Il n'y a quasiment plus un hôpital public en France qui ne soit confronté à des difficultés sérieuses de recrutement de personnels. C'est pourquoi la Fédération hospitalière de France (FHF) a appelé ce mercredi à un « plan de bataille pour les ressources humaines » afin de combler au plus vite les 15 000 postes de praticiens hospitaliers (PH) et autant d'infirmières (IDE) vacants. « Améliorer le recrutement, c'est la mère de toutes les batailles », a lancé son président Arnaud Robinet en conférence de presse.
Pour y parvenir, la fédération ne manque pas d'idées, qu'elle a depuis longtemps transmises aux pouvoirs publics, à commencer par la hausse des capacités de formation (+ 20 % pour les médecins et + 25 % pour les paramédicaux) mais aussi – encore et toujours – l'amélioration de l'attractivité des carrières. « Recrutement, rémunérations, qualité de vie et évolution des carrières : tout ce qui compose l'attractivité des métiers de santé à l'hôpital fait système, estime le président de la FHF. On ne peut pas améliorer les conditions de travail sans accroître les recrutements et pourvoir les postes vacants. Et en même temps, améliorer les conditions de travail est une condition pour être davantage attractif et arriver à recruter. »
Fierté et stress généralisé
Pour étayer ces arguments, la FHF a rendu publics les résultats de l'enquête « prendre soin des professionnels de santé », réalisée sous la houlette de son comité d'éthique. Le questionnaire a été rempli, au mois de juin, par plus de 10 000 professionnels (de 13 professions et 14 régions) dont les deux tiers avaient au moins dix années d'expérience. « Le nombre de réponses atteste du besoin d'expression des personnels soignants, note le Pr Bertrand Guidet, président du comité d'éthique.

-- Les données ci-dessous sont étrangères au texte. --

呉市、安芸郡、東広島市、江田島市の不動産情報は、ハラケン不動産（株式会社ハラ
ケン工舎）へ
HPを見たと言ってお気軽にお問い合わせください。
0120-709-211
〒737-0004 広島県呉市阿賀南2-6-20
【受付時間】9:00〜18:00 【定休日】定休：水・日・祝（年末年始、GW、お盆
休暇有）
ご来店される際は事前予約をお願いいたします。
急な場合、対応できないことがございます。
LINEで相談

Et d'une certaine façon, ce questionnaire constitue en soi un acte de management. »
Que disent les hospitaliers de leur vie professionnelle ? Ils en sont fiers pour 80 % d'entre eux et, de surcroît, ont un sentiment d'utilité pour 91 %. En même temps, ce travail génère du stress pour 89 % d'entre eux : pour 67 % des répondants par « manque de moyens humains et matériels » et pour 63 % en raison de sursollicitations et de ruptures de tâches. Au point que 36 % des soignants déclarent des symptômes associés (troubles du sommeil, digestifs, articulaires) et 28 % des symptômes psychiques (nervosité, anxiété, dépression).
Métiers du soin : sortir des idées reçues
Ainsi, la moitié des répondants seulement conseillerait leur métier et encore moins (46 %) considère exercer un métier qui correspond à l'idée qu'ils s'en étaient fait. Comme remédier à cette situation ? Des revalorisations salariales pour 64 % du panel, de l'encouragement et de la considération pour 48 %, une amélioration du cadre de vie pour 46 % et un accès à la formation continue pour 42 %. « Je suis très favorable aux formations-actions avec une application immédiate des contenus », a commenté le Pr Guidet.
Par ailleurs, selon le pôle « ressources humaines » de la FHF, 99 % des hôpitaux connaissent des difficultés de recrutements, avec des disparités selon les établissements et les territoires. « Nous pensons que les métiers du soin sont mal connus et nous préconisons une grande campagne de communication à destination à la fois des étudiants et des demandeurs d'emploi, un peu à l'image des campagnes du ministère de la Défense, a avancé Sophie Marchandet, responsable du pôle RH. Cela permettrait de sortir des idées reçues et des fausses informations. Le Ségur de la santé a eu un effet profond sur les niveaux de rémunérations, il faudrait communiquer dessus. »
Usure professionnelle
Au sujet des rémunérations, justement, la FHF soutient sans ambiguïté les revendications des syndicats sur la revalorisation prioritaire de la permanence des soins. En outre, pour mieux valoriser l'engagement individuel et collectif, « il faudrait refondre le régime indemnitaire devenu illisible – il existe une centaine de primes – autour de critères de technicité du poste, de management, de contraintes d'exercice et d'investissement individuel », énumère Quentin Henaff, adjoint au pôle RH.
Enfin, pour prévenir l'usure professionnelle des hospitaliers, la FHF veut profiter de deux réformes en cours ou en projet. Celle des retraites d'abord, qui prévoit un fonds de prévention dédié dont l'hôpital public espère pouvoir bénéficier largement pour ses personnels. Et la réforme de la protection sociale complémentaire (PSC), qui est censée entrer en vigueur au 1er janvier 2026, pour laquelle la FHF souhaite une accélération du calendrier et donner du contenu. Il s'agit, en effet, de la mise en place obligatoire de contrats collectifs de couverture santé et prévoyance avec participation de l'employeur.